Courrier de Jacques Variengien
Bonjour Monsieur,
Merci pour cet article. Il me semble cependant que vous réduisez la portée de l’universalisme à la liberté de conscience et à la possibilité de l’exprimer. Ça me semble très insuffisant pour caractériser la laïcité et même l’universalisme laïque. J’en ai écrit quelque chose sur ReSPUBLICA : rubrique courrier des lecteurs du 12 septembre 2021.
Par ailleurs, j’entends bien le qualificatif d’identitaires dans le champ politique pour désigner ceux qui en font une couleur de peau, c’est-à-dire une assignation, mais nous sommes tous des identitaires sur le plan psychologique, et seule la laïcité permet de passer de l’assignation à l’affiliation, soit une identification non exclusive, une parmi d’autres. Et c’est bien pour cette raison qu’elle est combattue pour tous ceux qui veulent resserrer les rangs. L’universalisme laïque, en ouvrant à un autre statut du sujet psychique, coupe le fil (le lien qui tient les poignées !) entre les générations, et nous devons admettre que c’est très violent sur le plan symbolique.
Bien à vous,
Jacques Variengien
Réponse de Pierre Hayat
Cher Jacques Variengien,
Merci de votre réaction.
Je partage votre point de vue : ni l’universalité ni même l’universalité laïque ne se réduisent à la liberté de conscience et à son expression. J’ai commencé par elle comme socle de la laïcité repérable, dans l’art. 1 de la loi de 1905. Je tente d’emblée de montrer que cette liberté a besoin d’institutions et du droit pour exister. Et surtout, j’essaie de montrer qu’elle a besoin de l’universalité de la rationalité sous toutes ses formes : non seulement juridico-politiques, mais scientifique et morale au sens d’autonomie intellectuelle et personnelle. L’universalité laïque s’accomplit concrètement dans l’école aussi. Je tente enfin de montrer que l’universalité laïque est socialement présente partout où on se rassemble librement pour un projet de liberté,d’égalité et de solidarité, sans l’appui de la religion. Je prends l’exemple du syndicalisme, mais aussi des associations, etc. Ainsi, par exemple, notre présente discussion libre et amicale concrétise à sa façon l’universalité laïque. Cela n’atténue en rien l’exigence pour l’universalité laïque d’un socle juridico-politique, de protections sociales et de services publics forts.
À propos de l’identité et de « l’identitaire », nous sommes d’accord sur l’idée. Les individus comme les groupes n’existent pas sans s’identifier et de se reconnaître. Par là, nous existons comme sujets. Je trouve éclairante la distinction entre affiliation et assignation que vous proposez.
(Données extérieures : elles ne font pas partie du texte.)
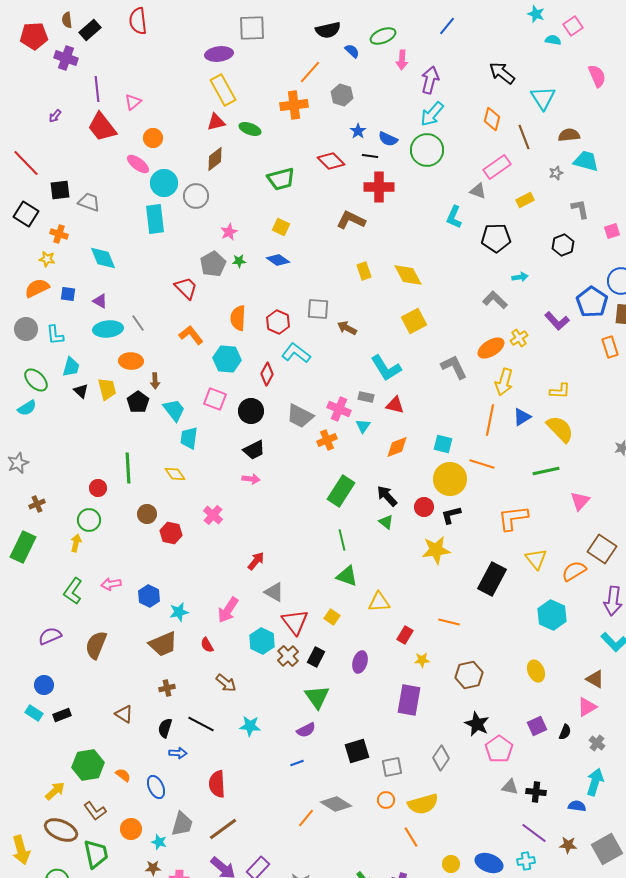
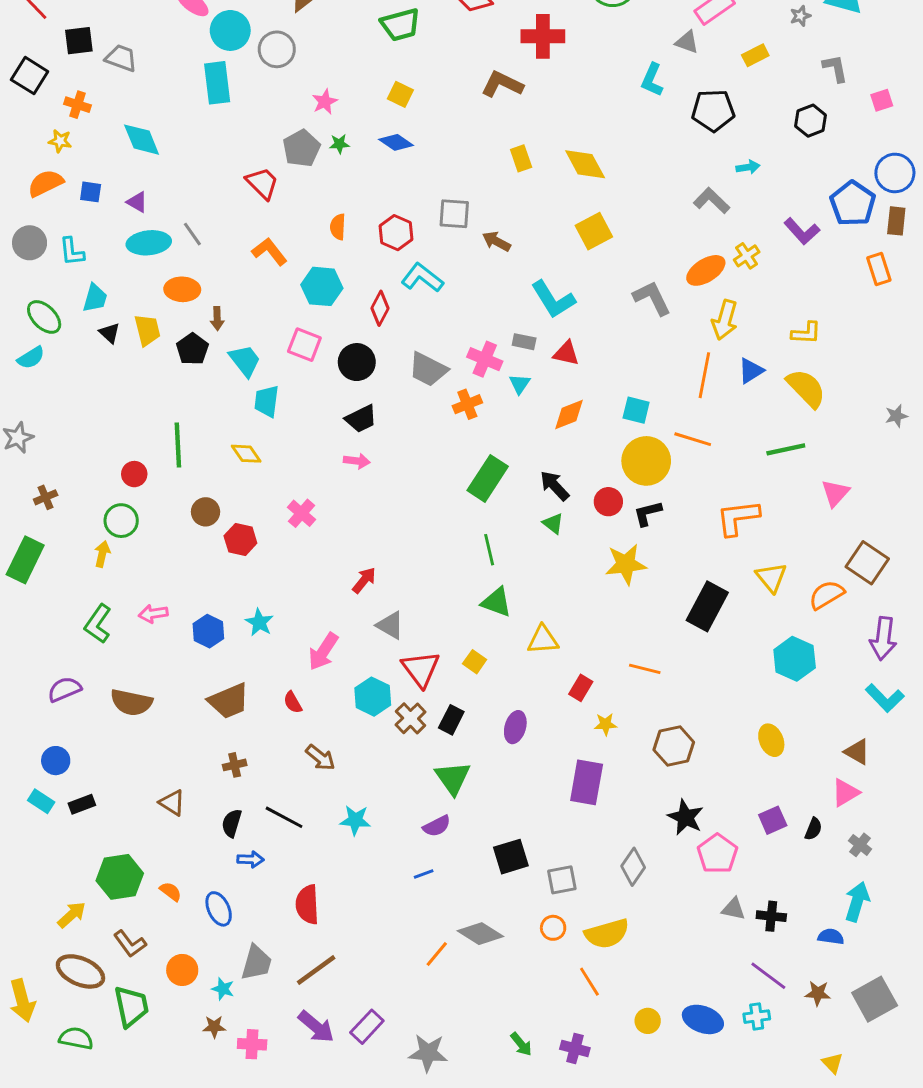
orange semicircle: (238, 318) -> (338, 227), size x0.7
cyan star: (179, 612) -> (259, 622), moved, turned -30
brown semicircle: (96, 645) -> (131, 702), turned -100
Celui qui est affilié librement s’identifie mais sans que l’identification agisse comme un destin. (Toutefois, on pourrait peut-être tenter le paradoxe d’une assignation libre, dans le sentiment d’une vocation, par exemple, mais ce serait une autre question, qui complexifierait sans démentir l’idée de base.)
J’use du terme « identitaire » aujourd’hui en usage, comme celui de « communautarisme », en un sens proche de ce que vous nommez assignation : comme identification close et définitive, qui exclut la capacité du sujet à se construire et se reconstruire sans cesse en s’identifiant lui-même, dans son rapport à soi et aux autres. Il y aurait ainsi deux formes d’identification : l’identitaire, fermée et liberticide et l’identité que chacun se construit par ses interactions et un travail sur soi. Elle inclut en effet des séparations et des ruptures, mais peut-être aussi des reprises et des retrouvailles.